*** Opening of Material provided ***
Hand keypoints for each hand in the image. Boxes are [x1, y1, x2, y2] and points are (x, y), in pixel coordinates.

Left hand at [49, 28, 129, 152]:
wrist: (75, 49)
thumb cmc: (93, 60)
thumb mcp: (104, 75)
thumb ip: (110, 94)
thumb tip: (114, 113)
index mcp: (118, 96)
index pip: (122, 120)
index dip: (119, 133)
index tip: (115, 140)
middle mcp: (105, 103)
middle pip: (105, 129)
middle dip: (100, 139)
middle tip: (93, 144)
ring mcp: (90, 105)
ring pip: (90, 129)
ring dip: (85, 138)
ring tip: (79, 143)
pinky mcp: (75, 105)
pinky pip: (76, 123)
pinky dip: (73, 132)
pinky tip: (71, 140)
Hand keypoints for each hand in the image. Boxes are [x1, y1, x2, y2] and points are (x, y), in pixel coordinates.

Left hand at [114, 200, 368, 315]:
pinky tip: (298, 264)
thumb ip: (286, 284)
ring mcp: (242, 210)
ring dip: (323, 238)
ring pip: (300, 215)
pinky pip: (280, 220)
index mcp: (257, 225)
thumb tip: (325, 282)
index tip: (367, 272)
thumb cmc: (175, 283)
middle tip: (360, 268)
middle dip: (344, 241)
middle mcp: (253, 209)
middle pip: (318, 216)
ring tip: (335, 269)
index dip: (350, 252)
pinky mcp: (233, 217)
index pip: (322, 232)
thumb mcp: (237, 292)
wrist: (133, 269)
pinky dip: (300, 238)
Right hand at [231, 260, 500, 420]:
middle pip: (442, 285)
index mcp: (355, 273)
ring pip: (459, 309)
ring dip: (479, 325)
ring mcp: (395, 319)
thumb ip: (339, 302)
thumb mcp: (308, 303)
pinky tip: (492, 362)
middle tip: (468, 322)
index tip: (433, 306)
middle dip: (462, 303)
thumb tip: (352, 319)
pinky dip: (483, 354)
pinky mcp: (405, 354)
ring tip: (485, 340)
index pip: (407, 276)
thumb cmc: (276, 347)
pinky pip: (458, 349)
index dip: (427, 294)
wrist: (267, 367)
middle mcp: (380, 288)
*** Close of Material provided ***
*** Opening of Material provided ***
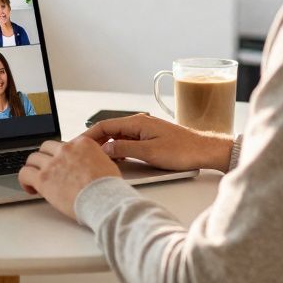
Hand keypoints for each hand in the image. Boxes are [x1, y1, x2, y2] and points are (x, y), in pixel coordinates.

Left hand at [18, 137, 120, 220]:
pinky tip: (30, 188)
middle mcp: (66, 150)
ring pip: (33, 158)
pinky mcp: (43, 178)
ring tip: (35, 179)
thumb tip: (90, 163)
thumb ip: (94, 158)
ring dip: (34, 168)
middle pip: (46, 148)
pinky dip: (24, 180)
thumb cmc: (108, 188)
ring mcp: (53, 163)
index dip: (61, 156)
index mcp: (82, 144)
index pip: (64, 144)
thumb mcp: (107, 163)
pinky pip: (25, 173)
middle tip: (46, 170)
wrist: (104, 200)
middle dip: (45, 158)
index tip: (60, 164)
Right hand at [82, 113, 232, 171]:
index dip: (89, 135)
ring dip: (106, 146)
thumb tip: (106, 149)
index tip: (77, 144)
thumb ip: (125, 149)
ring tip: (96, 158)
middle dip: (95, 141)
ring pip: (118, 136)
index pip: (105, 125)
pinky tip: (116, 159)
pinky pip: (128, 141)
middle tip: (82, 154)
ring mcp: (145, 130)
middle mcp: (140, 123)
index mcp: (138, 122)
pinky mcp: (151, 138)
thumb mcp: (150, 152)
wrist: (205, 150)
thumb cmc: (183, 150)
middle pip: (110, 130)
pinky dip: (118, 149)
*** Close of Material provided ***
**Aim of the task:** Retype, exactly and in full, the lines above from the one containing "pinky pip: (25, 173)" through the one containing "middle dip: (95, 141)".

**Reply:**
pinky pip: (25, 173)
middle tip: (46, 170)
wrist: (104, 200)
middle dip: (45, 158)
index tip: (60, 164)
Right hand at [82, 113, 232, 171]:
index dip: (89, 135)
ring dip: (106, 146)
thumb tip: (106, 149)
index tip: (77, 144)
thumb ip: (125, 149)
ring tip: (96, 158)
middle dip: (95, 141)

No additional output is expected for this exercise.